The Baye Fall holy men of Senegal are as distinctive as the Saddhu holy men in India and are fairly similar in appearance, except less nudity. I initially made the mistake of thinking they were rastas, as they wear their hair long, in dread locks. I now realise the chap who gave me my first gris-gris was a Baye Fall.
Along with the hair, they wear home made looking patchwork robes and masses of prayer beads. I first encountered a couple with begging bowls on the streets of down town Dakar. They asked me for change, which I didn’t have.
“That’s okay, perhaps you can buy me some food in this shop?” he asked, hopefully.
I’m okay with that. I was thinking he wanted a few pennies for a bread roll, but he when he demanded nearly £50 for a sack of rice and a sack of sugar I chuckled and went on my way.

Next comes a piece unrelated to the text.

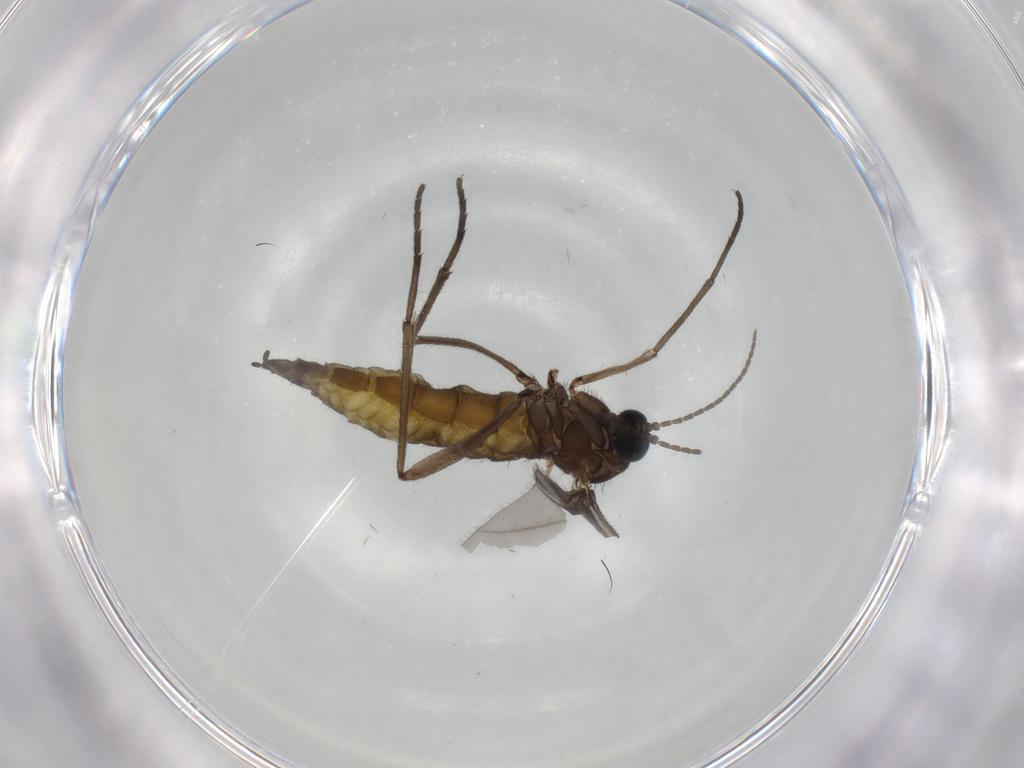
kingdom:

The Baye Fall Brotherhood is a Sufi Islamic sect founded by Mame Cheikh Ibrahima Fall – “the Light”. He met Sufi Cheik Ahmadou Bamba who was protesting the French colonialism, in 1892 and became his disciple. Whilst in orthodox Islam, every follower is directly in touch with Allah, in Senegal relationships with God are mostly channeled through various religious leaders. Cheikh Amadou Bamba, the founder of the Mouride Brotherhood, is an iconic figure in Senegal. His name and portrait are painted on many buildings, stickers, taxi windows, necklaces, and t-shirts. Every February, more than two million followers go to Touba, a holy city in Senegal,where Bamba lived, worked, and died. This event, the Grand Magal celebrates the leader’s return from exile in 1907 after having been banished for 20 years by the French.

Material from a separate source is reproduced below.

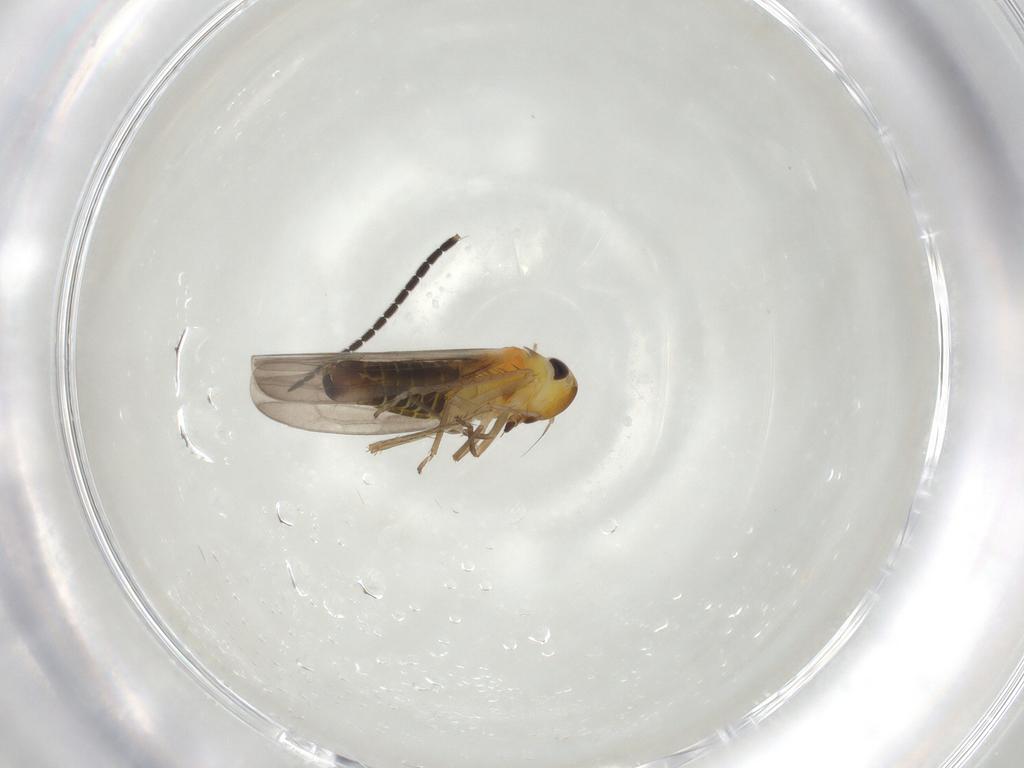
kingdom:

According to my Baye Fall friend, Massamba, the Brotherhoods mission is similar to the sun and the moon. It has never stopped from beginning of creation until today. Whatever gives nausea to the vulture, makes the hyena vomit, if it comes to the Baye Fall, they will purify it. Baye Fall is being at one with ones energy, through devotion and action, undertaking all work as prayer. Sometimes, as I had experienced, they beg and they own nothing. Instead of Islamic rituals such as fasting and prayer, they perform hard labour. They sing all night in a circle and rotate counter clockwise, the key into “the other time”. The circle is the journey back to ones self. There is no beginning, no end. There is only one.
This is typical of the type of conversation I have on a daily basis. Still, it beats talking about the weather.
Which is all very well, but they do this whilst blasting out devotional music at ear splitting distorted levels. A Baye Fall cafe near us has been doing this at night for Ramadan lately. Neither Khady or I slept much last night and even she, a muslim, was fed up. “God doesn’t demand this” she muttered “they’re selfish and we can’t say anything as it’s Islam”.
She really is starting to think like a toubab.